Monday, August 31, 2009

Sage Battle Fragrant Transcendence

The first of the Cocktail Kumite series was held in a tall building on a sweltering summer night, and was held in honor of the typically poultry-associate herb, sage. It turns out that the taste we associate with sage is really only a small part of the flavor profile of the sage plant. The rest of that flavor profile pretty much tastes like garbage. How is this possible? Well, I think that in cooking it is 1) rare to use sage, 2) typical to use it in a context where only its aroma is important (roasting chickens with sage sprigs surrounding and inside, for instance), and 3) when the whole thing is to be tasted, only very young delicate plants are used. These notes of "rubbish" turned out to make this challenge harder than I thought it would be. Not only was it necessary to showcase the rangy, wild, delicate aroma of sage, but it was necessary to suppress the hell out of the godawful plant it happens to be embedded in. The way I did this (I believe the others did this as well), was to muddle it just a bit. Enough to release some aroma, but not enough to (mojito style, or caipirinha style) get wholesale plant destruction.
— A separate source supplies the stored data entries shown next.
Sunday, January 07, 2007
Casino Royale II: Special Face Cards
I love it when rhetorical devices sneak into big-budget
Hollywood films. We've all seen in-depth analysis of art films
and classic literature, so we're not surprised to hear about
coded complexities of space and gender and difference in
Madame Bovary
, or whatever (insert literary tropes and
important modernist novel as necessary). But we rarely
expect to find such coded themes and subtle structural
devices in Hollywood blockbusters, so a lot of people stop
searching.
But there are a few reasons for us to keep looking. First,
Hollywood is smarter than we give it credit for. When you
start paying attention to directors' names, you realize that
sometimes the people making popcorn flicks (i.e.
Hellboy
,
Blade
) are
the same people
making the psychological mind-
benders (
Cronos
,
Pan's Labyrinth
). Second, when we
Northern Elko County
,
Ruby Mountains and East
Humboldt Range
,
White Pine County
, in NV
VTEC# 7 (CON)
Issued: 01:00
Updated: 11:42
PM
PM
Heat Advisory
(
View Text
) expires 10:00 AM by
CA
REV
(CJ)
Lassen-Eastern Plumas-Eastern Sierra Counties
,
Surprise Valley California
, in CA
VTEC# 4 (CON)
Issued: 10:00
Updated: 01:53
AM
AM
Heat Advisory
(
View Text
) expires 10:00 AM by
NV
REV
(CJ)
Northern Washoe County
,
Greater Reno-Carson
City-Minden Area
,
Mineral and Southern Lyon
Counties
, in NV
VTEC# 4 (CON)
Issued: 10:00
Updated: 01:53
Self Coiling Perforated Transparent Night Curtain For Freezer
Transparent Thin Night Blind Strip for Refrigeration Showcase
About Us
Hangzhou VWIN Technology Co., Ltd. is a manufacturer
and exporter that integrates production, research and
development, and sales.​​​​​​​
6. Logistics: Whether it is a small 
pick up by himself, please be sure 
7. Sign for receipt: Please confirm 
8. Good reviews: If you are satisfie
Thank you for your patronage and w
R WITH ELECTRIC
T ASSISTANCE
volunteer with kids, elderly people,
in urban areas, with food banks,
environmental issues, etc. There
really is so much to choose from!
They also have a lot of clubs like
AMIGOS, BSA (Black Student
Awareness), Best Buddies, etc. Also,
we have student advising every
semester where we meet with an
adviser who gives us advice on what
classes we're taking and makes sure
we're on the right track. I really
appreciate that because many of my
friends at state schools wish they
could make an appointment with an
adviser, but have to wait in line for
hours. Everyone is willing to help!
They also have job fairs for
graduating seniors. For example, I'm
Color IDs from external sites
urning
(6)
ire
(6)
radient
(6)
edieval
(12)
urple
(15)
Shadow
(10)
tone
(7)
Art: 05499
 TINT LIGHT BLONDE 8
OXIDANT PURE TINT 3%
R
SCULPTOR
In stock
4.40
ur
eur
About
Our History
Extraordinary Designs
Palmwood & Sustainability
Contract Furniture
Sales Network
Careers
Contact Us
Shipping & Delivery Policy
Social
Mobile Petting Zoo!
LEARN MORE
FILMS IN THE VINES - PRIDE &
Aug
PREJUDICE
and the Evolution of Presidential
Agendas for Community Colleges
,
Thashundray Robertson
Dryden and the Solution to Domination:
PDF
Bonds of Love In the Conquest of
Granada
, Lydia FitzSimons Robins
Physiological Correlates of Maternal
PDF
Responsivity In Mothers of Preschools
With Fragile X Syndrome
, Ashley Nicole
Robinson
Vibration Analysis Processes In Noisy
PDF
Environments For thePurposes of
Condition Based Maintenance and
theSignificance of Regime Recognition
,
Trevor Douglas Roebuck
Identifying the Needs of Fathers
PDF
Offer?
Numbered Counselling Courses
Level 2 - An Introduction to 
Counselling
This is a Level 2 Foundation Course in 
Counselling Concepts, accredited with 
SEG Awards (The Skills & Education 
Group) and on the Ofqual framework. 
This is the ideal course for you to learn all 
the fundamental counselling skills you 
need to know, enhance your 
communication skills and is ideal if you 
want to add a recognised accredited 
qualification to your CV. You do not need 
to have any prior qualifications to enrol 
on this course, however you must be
The next step was deciding how best to showcase the aroma. I associate sage with two distinct cuisines and cultures: Italian (no need to specify further...) and the arid American west. Fortunately, I didn't feel too tied to these in detail, but tried to stick with their, ahem, terroir. The first drink was thus a nearly full-sweet, herbal, complex cocktail modeled after the Roman Holiday, which a cocktail I had tried at The Violet Hour, in Chicago. I called it "Il Brutto" after the bad guy in The Good, The Bad, and The Ugly, because it is unctuous and cruel.

Il Brutto:
1 oz. bourbon (I used Four Roses Small Batch)
1 oz. Amaro Lucano
1 oz. Amaro Melletti (notable tastes of honey and saffron)
1 squeeze lemon
3 muddled sage leaves

My second cocktail I wanted to be austere and unyielding. I wanted it to speak of ancient gods, unavenged blood, the savagery of nature, and an ability to level unsuspecting hipsters. There is only one base liquor that even comes close to this: unaged mezcal. In a fit of God-knows-what, I added some PX sherry, and it was almost there. The rubbishy finish of the sage still came through, despite the fascinating layers of grapes, smoke, agave, and desert herb that were there. Here is what worked in the end. This is, along with the Blue Hook, the drink I'm proudest of.

Tenochtitlyn:
1 oz. mezcal (I used Los Danzantes mezcal minero)
1/2 Tbsp. PX sherry
3 muddled sage leaves
1/2 tsp. Amer Picon (As reinvented by Jamie Boudreau: you have to make your own)

Oh yeah, and since I mentioned it, the Blue Hook. Sourcing these ingredients is HARD.

Blue Hook:
1 oz. Old Potrero 18th century style rye whiskey
1/2 oz. Manguin Liqueur de Lavande
1/2 oz. Punt-e-Mes

All of these drinks are best on the rocks.